The server-side components have the ability to use limited resources much more effectively by pooling database connections and multiplexing a large number of requests to a finite number of objects. This guarantees that the system won't collapse under its own weight. Instead, it will simply refuse clients when it reaches its absolute processing limit.
Distributed computing is associated with a number of good architecture practices, which make it easier to debug, reuse, and extend pieces of an application.^[1]

Distributed programming is the only way to approach a large-scale enterprise-programming project. However, the classic distributed design shown in Figure 1-2 isn't suited for all scenarios. It shares some of the same problems as client-server models: namely, the overwhelming dependence on a central server or cluster of server-like computers. These high-powered machines are the core of the application—the 1 percent of the system where 99 percent of the work is performed. The resources of the clients are mostly ignored.

Peer-to-Peer Appears

The dependency on a central set of servers isn't necessarily a problem. In fact, in some environments it's unavoidable. The reliability, availability, and manageability of a distributed system such as the one shown in Figure 1-2 are hard to beat. In all honesty, you aren't likely to use peer-to-peer technology to build a transaction-processing backbone for an e-commerce website. However, there are other situations that a server-based system can't deal with nearly as well. You'll see some of these examples at the end of this section.

Peer-to-peer technology aims to free applications of their dependence on a central server or group of servers, and it gives them the ability to create global communities, harness wasted CPU cycles, share isolated resources, and operate independently from central authorities. In peer-to-peer design, computers communicate directly with each other. Instead of a sharp distinction between servers that provide resources and clients that consume them, every computer becomes an equal peer that can exhibit clientlike behavior (making a request) and server-like behavior (filling a request). This increases the value of each computer on the network.
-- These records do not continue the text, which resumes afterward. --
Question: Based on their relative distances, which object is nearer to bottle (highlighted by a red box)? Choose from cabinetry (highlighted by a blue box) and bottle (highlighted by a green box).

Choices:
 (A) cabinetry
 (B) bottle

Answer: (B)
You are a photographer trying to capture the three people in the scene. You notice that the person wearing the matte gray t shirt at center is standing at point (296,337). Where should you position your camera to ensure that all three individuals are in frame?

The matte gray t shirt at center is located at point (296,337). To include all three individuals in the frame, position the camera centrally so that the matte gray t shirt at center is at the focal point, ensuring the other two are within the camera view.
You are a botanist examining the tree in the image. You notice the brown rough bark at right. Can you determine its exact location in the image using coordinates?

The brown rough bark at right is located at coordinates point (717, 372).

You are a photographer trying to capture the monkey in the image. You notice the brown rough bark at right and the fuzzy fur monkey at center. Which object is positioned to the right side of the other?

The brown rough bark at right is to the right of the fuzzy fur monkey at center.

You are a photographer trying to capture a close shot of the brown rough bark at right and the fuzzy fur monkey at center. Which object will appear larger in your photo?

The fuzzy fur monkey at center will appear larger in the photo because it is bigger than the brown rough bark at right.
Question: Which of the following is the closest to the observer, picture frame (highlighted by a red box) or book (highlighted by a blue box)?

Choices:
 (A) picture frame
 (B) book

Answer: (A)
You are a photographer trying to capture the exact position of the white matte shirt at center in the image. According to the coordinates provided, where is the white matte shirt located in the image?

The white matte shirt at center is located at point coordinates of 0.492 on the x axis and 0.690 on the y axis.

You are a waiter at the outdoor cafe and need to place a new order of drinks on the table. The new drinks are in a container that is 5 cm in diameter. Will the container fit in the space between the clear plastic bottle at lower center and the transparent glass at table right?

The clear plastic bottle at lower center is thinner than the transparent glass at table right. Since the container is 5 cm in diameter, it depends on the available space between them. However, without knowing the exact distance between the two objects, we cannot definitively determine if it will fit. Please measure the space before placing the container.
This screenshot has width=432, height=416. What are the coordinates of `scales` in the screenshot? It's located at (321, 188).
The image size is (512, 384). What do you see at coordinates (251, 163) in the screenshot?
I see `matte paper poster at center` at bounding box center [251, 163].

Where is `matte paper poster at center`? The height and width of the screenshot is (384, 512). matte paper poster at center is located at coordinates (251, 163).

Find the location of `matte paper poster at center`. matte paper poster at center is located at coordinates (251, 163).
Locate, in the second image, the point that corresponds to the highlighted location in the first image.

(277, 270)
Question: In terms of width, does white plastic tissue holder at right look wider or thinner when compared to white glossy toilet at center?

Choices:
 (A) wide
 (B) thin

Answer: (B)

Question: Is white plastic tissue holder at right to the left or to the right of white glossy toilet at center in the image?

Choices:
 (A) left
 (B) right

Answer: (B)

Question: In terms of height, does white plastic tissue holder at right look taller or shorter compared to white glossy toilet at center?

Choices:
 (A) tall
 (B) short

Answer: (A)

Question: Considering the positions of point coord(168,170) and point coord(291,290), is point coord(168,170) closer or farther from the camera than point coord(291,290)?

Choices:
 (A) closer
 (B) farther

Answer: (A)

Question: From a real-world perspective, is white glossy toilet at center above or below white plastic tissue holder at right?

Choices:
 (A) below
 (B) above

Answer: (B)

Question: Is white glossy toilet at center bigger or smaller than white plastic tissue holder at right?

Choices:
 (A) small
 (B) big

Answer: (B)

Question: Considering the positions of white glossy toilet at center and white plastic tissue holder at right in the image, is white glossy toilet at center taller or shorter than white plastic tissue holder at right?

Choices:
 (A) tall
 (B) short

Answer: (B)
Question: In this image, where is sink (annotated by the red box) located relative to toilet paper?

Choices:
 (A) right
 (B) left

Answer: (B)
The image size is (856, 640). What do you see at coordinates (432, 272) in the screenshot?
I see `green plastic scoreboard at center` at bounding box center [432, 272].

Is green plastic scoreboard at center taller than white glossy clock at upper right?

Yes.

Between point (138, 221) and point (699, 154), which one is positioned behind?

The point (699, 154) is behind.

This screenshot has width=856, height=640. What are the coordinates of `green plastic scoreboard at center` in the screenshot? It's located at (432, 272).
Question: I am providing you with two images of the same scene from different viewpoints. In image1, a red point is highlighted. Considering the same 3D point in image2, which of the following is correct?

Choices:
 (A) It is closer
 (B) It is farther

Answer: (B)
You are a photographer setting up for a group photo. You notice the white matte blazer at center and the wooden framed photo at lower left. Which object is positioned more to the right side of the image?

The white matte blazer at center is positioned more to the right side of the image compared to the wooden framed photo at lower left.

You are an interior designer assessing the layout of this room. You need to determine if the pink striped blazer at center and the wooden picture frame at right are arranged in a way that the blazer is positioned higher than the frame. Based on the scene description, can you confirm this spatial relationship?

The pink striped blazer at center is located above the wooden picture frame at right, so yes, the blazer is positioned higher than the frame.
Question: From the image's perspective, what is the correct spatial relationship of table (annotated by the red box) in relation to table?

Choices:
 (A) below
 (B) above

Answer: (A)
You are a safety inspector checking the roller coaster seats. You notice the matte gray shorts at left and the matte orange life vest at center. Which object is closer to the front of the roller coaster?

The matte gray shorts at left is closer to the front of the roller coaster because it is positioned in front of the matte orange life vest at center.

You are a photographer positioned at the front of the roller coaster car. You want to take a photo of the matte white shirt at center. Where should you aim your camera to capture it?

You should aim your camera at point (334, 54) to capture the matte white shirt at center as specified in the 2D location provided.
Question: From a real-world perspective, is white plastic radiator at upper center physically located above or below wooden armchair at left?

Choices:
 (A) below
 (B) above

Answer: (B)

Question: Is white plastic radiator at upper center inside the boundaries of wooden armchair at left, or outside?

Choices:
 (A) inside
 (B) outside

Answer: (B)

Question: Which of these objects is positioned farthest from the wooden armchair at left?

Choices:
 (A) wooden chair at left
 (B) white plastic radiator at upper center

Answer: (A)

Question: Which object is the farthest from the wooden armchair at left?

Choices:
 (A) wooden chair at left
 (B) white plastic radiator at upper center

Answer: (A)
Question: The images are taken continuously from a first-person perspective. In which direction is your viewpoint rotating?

No longer is it restricted to being a passive client consumer—a peer-to-peer node can participate in shared work or provide resources to other peers.

Peer-to-peer is most often defined as a technology that takes advantage of resources "at the edges of the network" because it bypasses the central server for direct interaction. As you can see in Figure 1-3, this approach actually complicates the overall system.

Figure 1-3: Peer-to-peer computing

Peer-to-peer programming is regarded by some as a new generation of programming design, and by others as a subset of distributed computing. In a sense, distributed architecture overlaps with peer-to-peer architecture because many of the technologies used to create distributed enterprise applications can be used to create peer-to-peer systems as well. However, peer-to-peer applications represent a dramatic shift toward a decentralized design philosophy that is quite different from what most programmers expect in an enterprise application.

Here are some of the hallmarks that distinguish a peer-to-peer application:

The processing is performed on the peers, not farmed out to another computer (such as a high-powered server).
The peers interact by establishing direct connections, rather than passing messages through a central authority.
The system can deal with inconsistent connectivity (for example, peers who disappear and reappear on the network).
The system uses a proprietary peer naming and discovery system that operates outside the Internet's Domain Name Service (DNS) registry.

^[1]Distributed computing is sometimes described as multitier or n-tier programming, but this is not strictly correct. Distributed computing is a physical model that splits execution over multiple computers. Multitier programming is a logical model that divides an application into distinct layers. Think of it this way: A program with a multitier design has the option of graduating into a distributed application. However, multitier design and component-based programming can still be used in a traditional client-server application.